Perturbations du trafic
Ces perturbations du trafic sont une simple conséquence des différences entre les vitesses de marche des piétons, ont constaté les chercheurs. Les piétons les plus rapides, temporairement ralentis par les plus lents, ont tendance à quitter leur file pour dépasser leur prédécesseur et retrouver ainsi leur vitesse de confort. Cette perturbation locale de l’organisation collective s’amplifie, puis conduit les files à se scinder et finalement, c’est l’ensemble du trafic piétonnier qui se désorganise. A l’aide de simulations numériques, les chercheurs ont pu mettre en évidence que les phases de désorganisation étaient d’autant plus fréquentes que les vitesses de marche entre les piétons étaient différentes. "D’un point de vue fonctionnel, le trafic piétonnier est 20% plus efficace dans une foule homogène au sein de laquelle tous les piétons marchent à la même vitesse, que dans une foule très hétérogène. Ainsi, c’est en essayant de préserver un confort de marche à une vitesse préférée que certains piétons réduisent la qualité du déplacement de l’ensemble du groupe", indique l'étude.

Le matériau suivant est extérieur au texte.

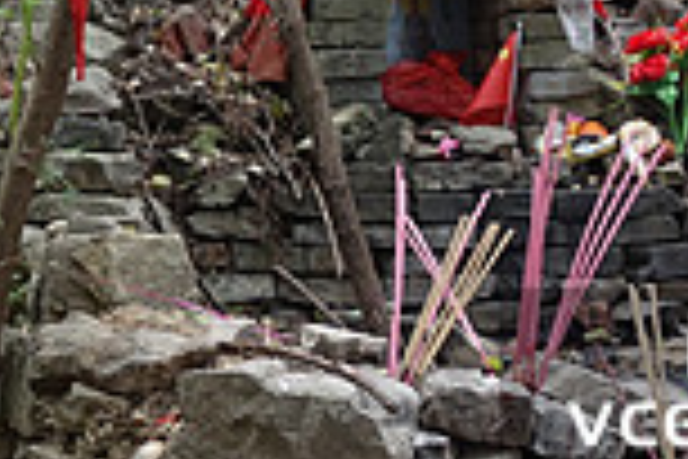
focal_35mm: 146
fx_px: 2790
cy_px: -124
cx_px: -297
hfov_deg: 13.4
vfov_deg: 9.3
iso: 125
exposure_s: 1/100
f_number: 2.5
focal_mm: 10.4
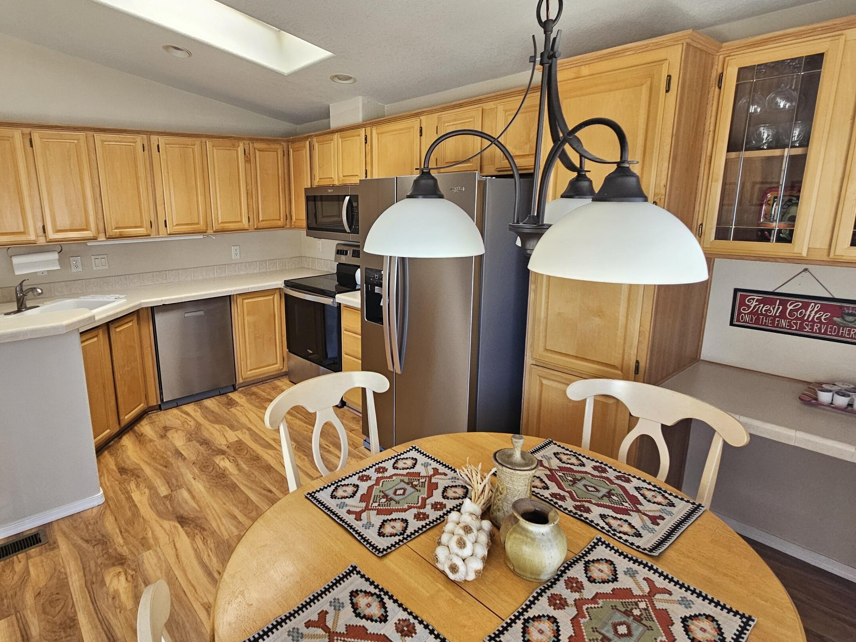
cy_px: 298
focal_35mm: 18
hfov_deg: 86.8
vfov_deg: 71.5
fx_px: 445
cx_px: 350
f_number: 2.2
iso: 200
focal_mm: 2.2
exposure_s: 1/60
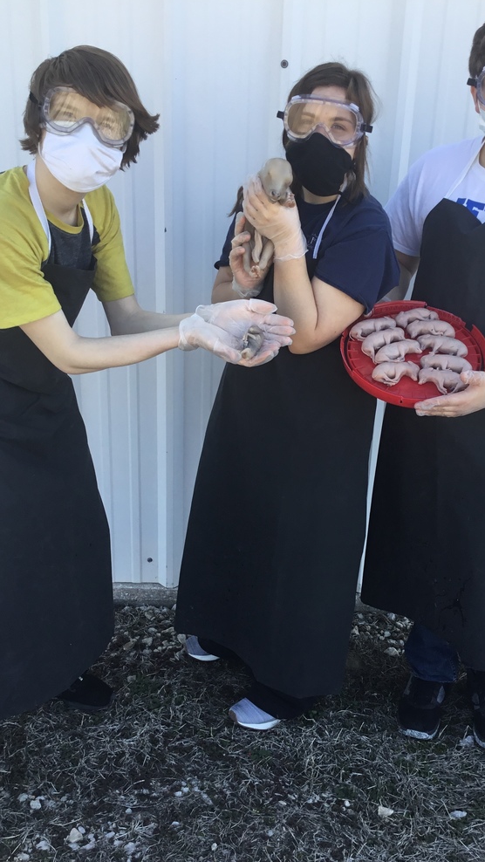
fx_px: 800
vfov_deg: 56.6
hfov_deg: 33.7
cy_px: 443
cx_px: 279
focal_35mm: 35
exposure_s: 1/197
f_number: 2.4
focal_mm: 3.3
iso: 25
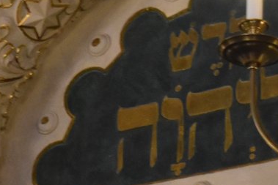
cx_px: 21
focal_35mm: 364
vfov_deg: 3.8
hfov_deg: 5.7
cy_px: 274
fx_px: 2812
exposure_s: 1/60
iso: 1800
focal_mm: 46
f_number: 5.3
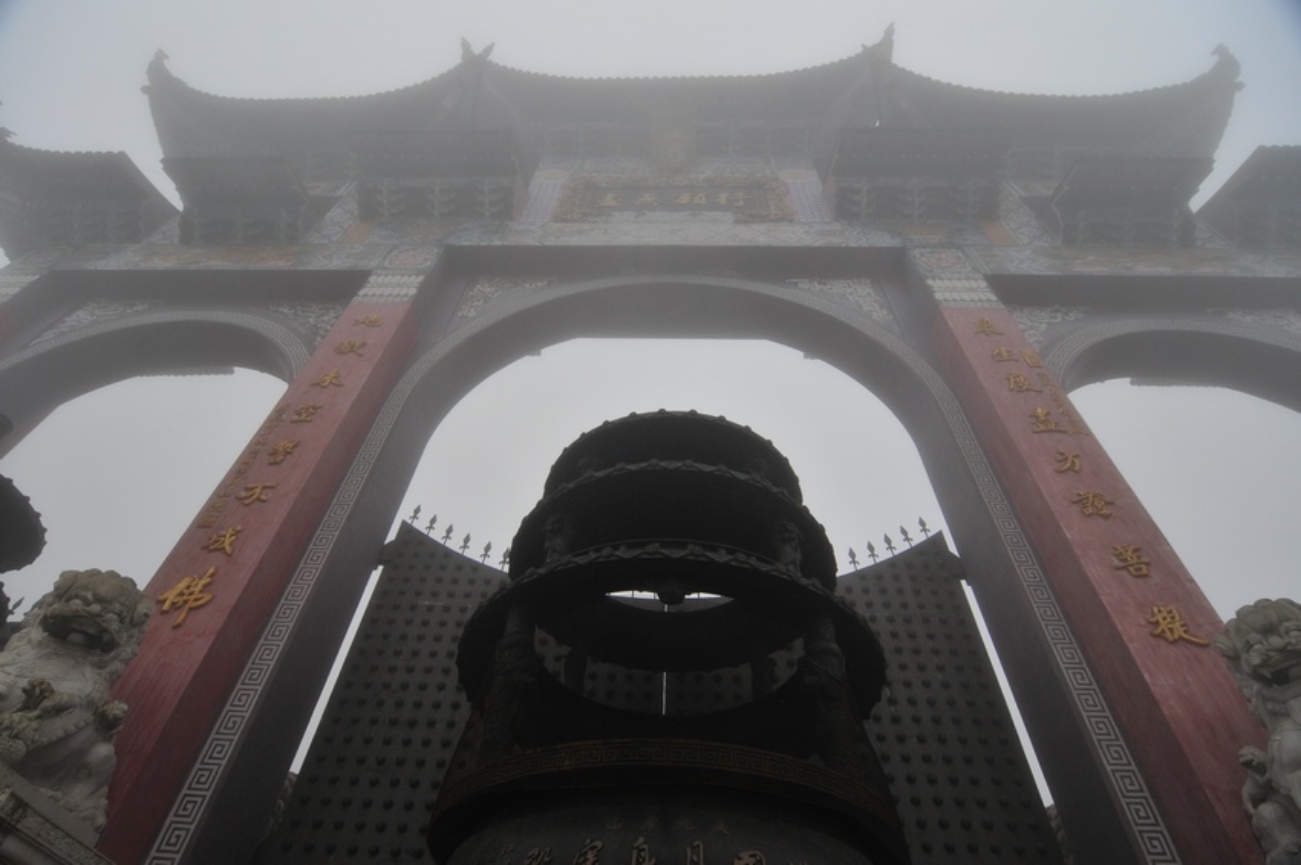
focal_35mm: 18
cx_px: 650
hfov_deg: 90.1
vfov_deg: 67.3
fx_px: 650
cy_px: 432
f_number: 5.6
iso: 400
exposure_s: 1/500
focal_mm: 12
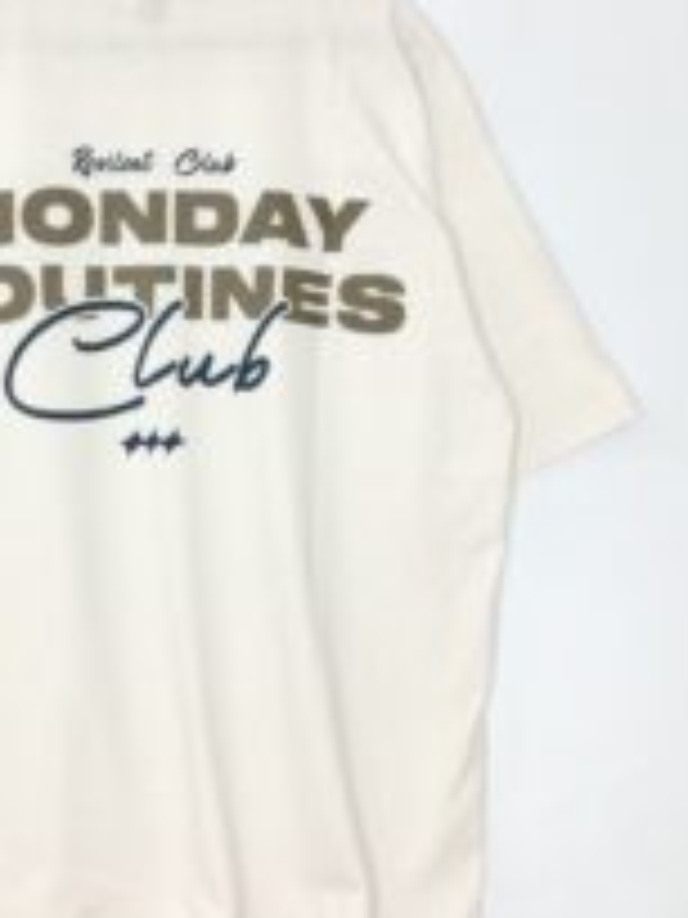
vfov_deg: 34.9
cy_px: 432
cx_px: 171
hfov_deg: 26.2
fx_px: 1458
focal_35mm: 55
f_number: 1.8
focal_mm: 4.27
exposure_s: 1/15
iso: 100
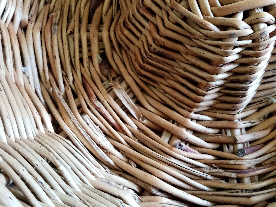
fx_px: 207
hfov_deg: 67.3
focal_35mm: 26
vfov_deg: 53.1
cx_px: 138
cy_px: 104
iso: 838
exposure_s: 1/25
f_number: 1.8
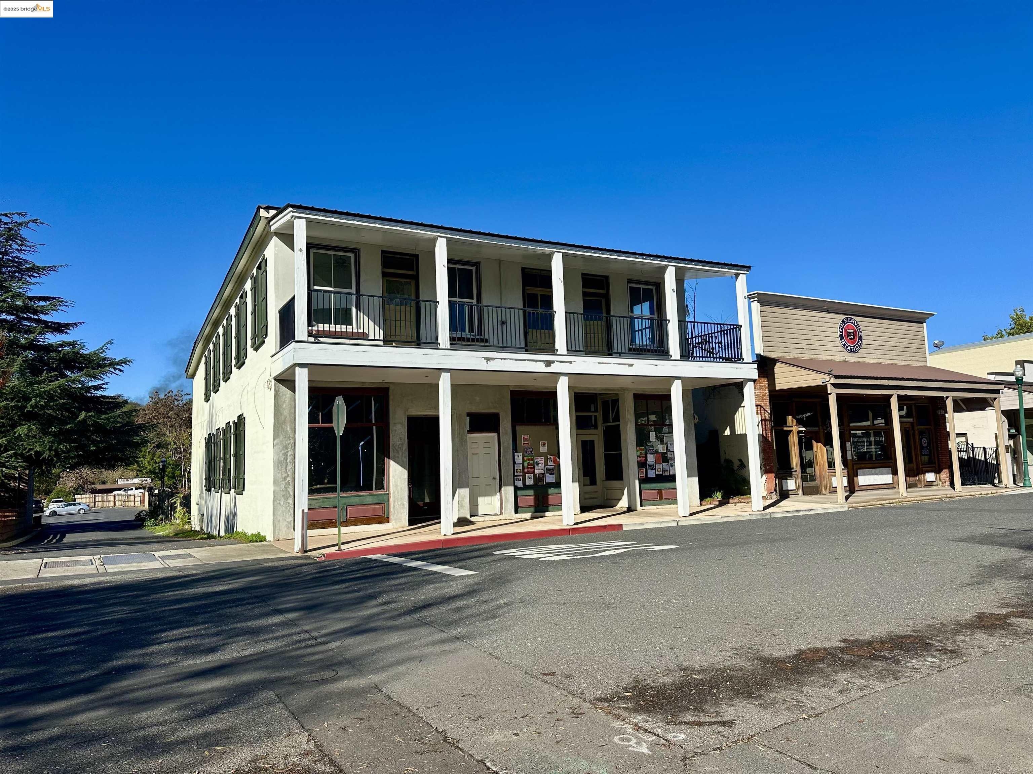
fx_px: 716
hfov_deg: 71.6
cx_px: 516
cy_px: 387
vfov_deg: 56.8
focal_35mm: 24
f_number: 1.78
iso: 80
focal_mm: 6.86
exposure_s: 1/5525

"Ces travaux permettent de mieux comprendre les mécanismes d’auto-organisation qui structurent le déplacement des foules. A l’avenir, ces connaissances pourraient servir à l’aménagement des espaces urbains de manière mieux adaptée au comportement des piétons, en créant par exemple des voies de déplacement rapides et lentes dans certaines zones urbaines", estiment les chercheurs. Les architectes pourraient ainsi s'appuyer sur ces travaux pour déterminer "quels sont les endroits où les personnes vont s'agglomérer dans un bâtiment, ou comment ils peuvent favoriser la dispersion dans certains lieux en améliorant le confort de marche", a noté Guy Theraulaz, chercheur du CNRS à l'université Toulouse III Paul-Sabatier. Les municipalités et les services de sécurité pourraient de leur côté les utiliser afin de "déterminer les densités critiques à ne pas dépasser pour éviter des mouvements de foule incontrôlés" dans le cas de manifestations, et gérer ainsi le nombre de personnes autorisées sur les lieux de rassemblement.